■ SOURCE TEXT:

_ _ _

Skip to main content

NoETL GKE Deployment - User Guide

This guide explains how to connect to your NoETL GKE cluster and access all components.

Prerequisites

  1. Google Cloud SDK installed: brew install google-cloud-sdk
  2. kubectl installed: brew install kubectl
  3. NoETL CLI installed: brew install noetl-io/tap/noetl
  4. GCP Project Access: You need access to the GCP project where the cluster is deployed

1. Connect to the Cluster

First-time Setup

# Authenticate with GCP
gcloud auth login

# Set your project
gcloud config set project <PROJECT_ID>
# Example: gcloud config set project noetl-demo-19700101

# Get cluster credentials (this configures kubectl)
gcloud container clusters get-credentials noetl-cluster --region us-central1 --project <PROJECT_ID>

Verify Connection

# Check you're connected to the right cluster
kubectl cluster-info

# View all NoETL-related pods
kubectl get pods -A | grep -E "postgres|nats|clickhouse|noetl|gateway"

# View all services
kubectl get svc -A | grep -E "postgres|nats|clickhouse|noetl|gateway"

2. Access the Gateway (Public API)

The Gateway is exposed as a public LoadBalancer on port 80.

Get the Gateway IP

kubectl get svc gateway -n gateway
# Look for EXTERNAL-IP column

Gateway Endpoints

EndpointMethodDescription
http://<GATEWAY_IP>/healthGETHealth check
http://<GATEWAY_IP>/graphqlPOSTGraphQL API (requires auth)
http://<GATEWAY_IP>/api/auth/loginPOSTExchange Auth0 token for session
http://<GATEWAY_IP>/api/auth/validatePOSTValidate session token

Test Gateway Health

GATEWAY_IP=$(kubectl get svc gateway -n gateway -o jsonpath='{.status.loadBalancer.ingress[0].ip}')
curl http://$GATEWAY_IP/health
# Should return: ok

3. Access NoETL Server API (Internal)

The NoETL server is internal-only. Use port-forwarding to access it locally.

_ _ _

■ JOB:
In the NoETL GKE deployment guide, what port is the Gateway exposed on as a public LoadBalancer?

■ DATA EXTRACT:
_ _ _

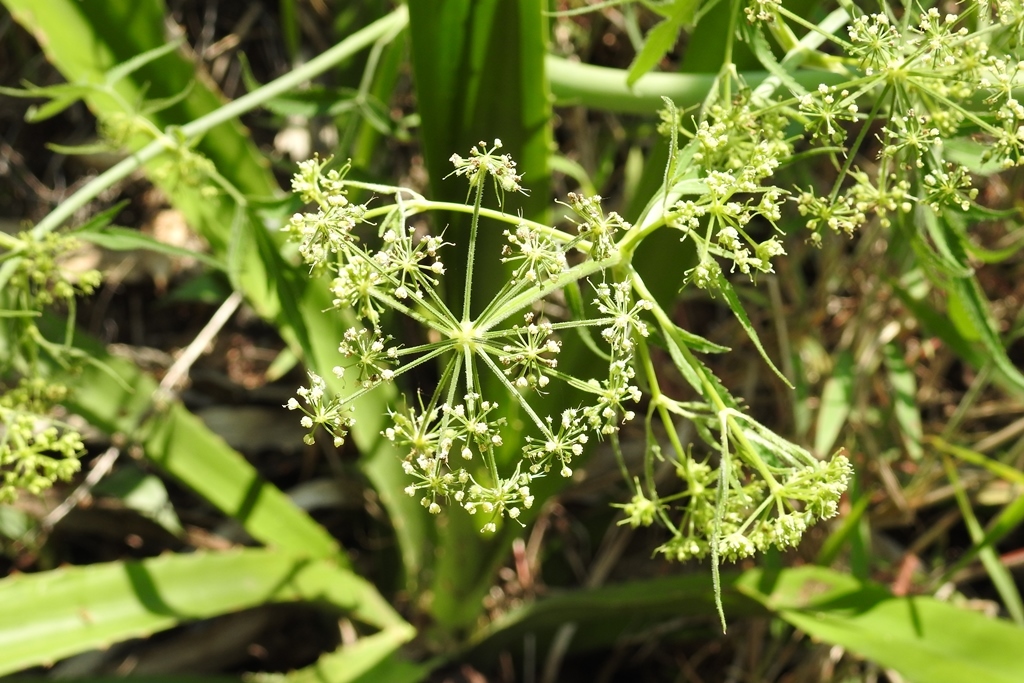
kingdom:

_ _ _

■ WRITTEN ANSWER:
Port 80.